One consideration when compared to other reported targets like Alexandre Lacazette and Michy Batshuayi is the lack of resale value provided by a player a few months shy of his 30th birthday.

Yet the bigger concern is that even though he adjusted well to Spain and Italy, none of the five Colombian strikers to head to the Premier League in the past excelled despite obvious potential.

The most memorable and recent was of course Radamel Falcao, who after seven successive double-figure seasons – scoring 34 or more in four of the final five – managed just 15 top-flight starts and five goals across campaigns on loan at first Manchester United and then Chelsea.

History of Colombian players in the Premier League
Colombian strikers don’t traditionally settle swiftly in the Premier League

But the pattern commenced over 20 years ago when Faustino Asprilla joined a Newcastle side top of the table and appeared to unsettle them – they lost four of his first six starts and never recovered, while he signed off that initial half-term with three goals in 14 outings.

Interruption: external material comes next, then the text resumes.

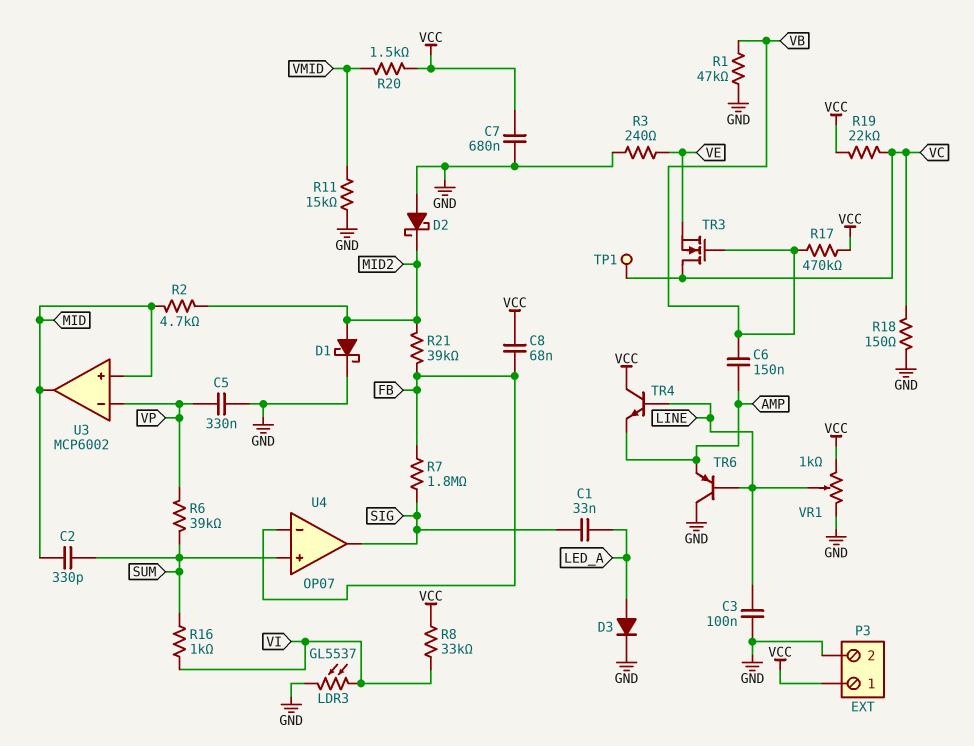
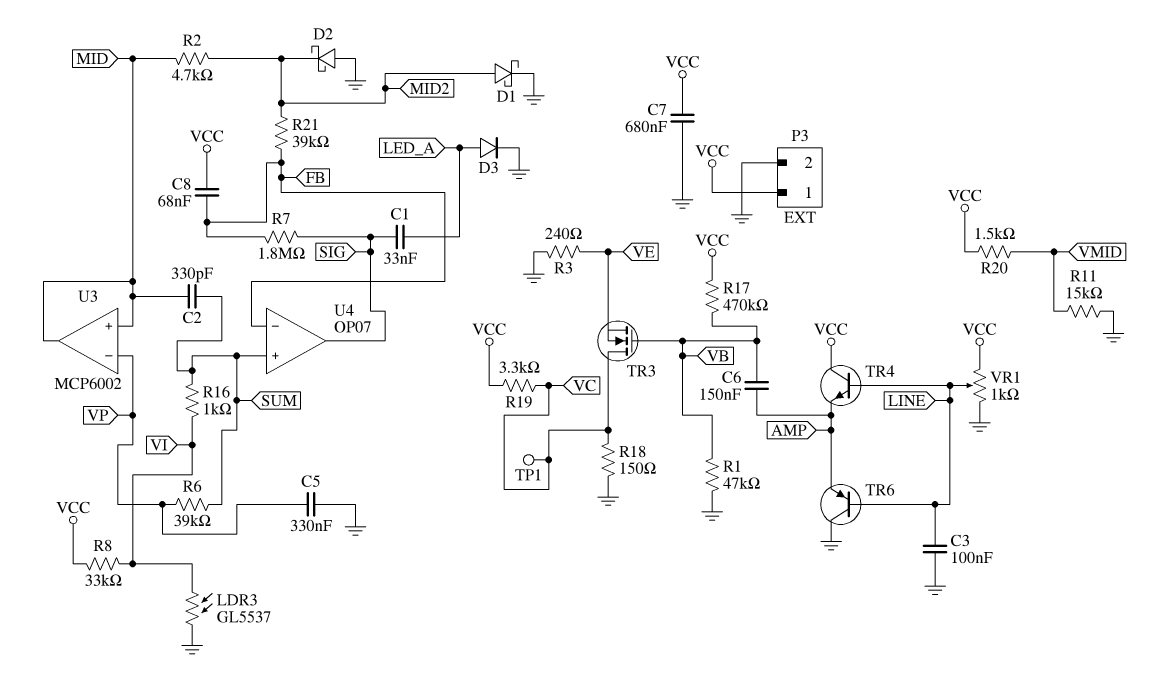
R19: 22k (VC, VCC) -> 3.3k (VC, VCC)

Juan Pablo Angel struggled to justify Aston Villa’s decision to break their transfer record for him in 2001, firing once in the league in his opening six months and 13 times in the next two complete seasons. He did get better to stick around for six years and depart on 44 strikes in 175 games, but he never delivered on his fee.

The same was true of Hugo Rodallega, bought by Wigan for £4.5 million in 2009. His four-and-a-half years in the north west yielded 24 goals in 112 league matches. Hamilton Ricard at Middlesbrough was the best of the bunch, albeit benefitting from a slimmer fee (£2 million) and still netting only 33 times in 115 league contests across the top two tiers.

Indeed, in addition to being spread across a 20-year period, the problems of Colombian attacking talents adapting to the Premier League even seems to affect those who operate on the flanks.

Chelsea spent £23.3 million on Juan Cuadrado in February 2015 and started him four times, while Victor Ibarbo managed just four cameos for Watford in 2015/16.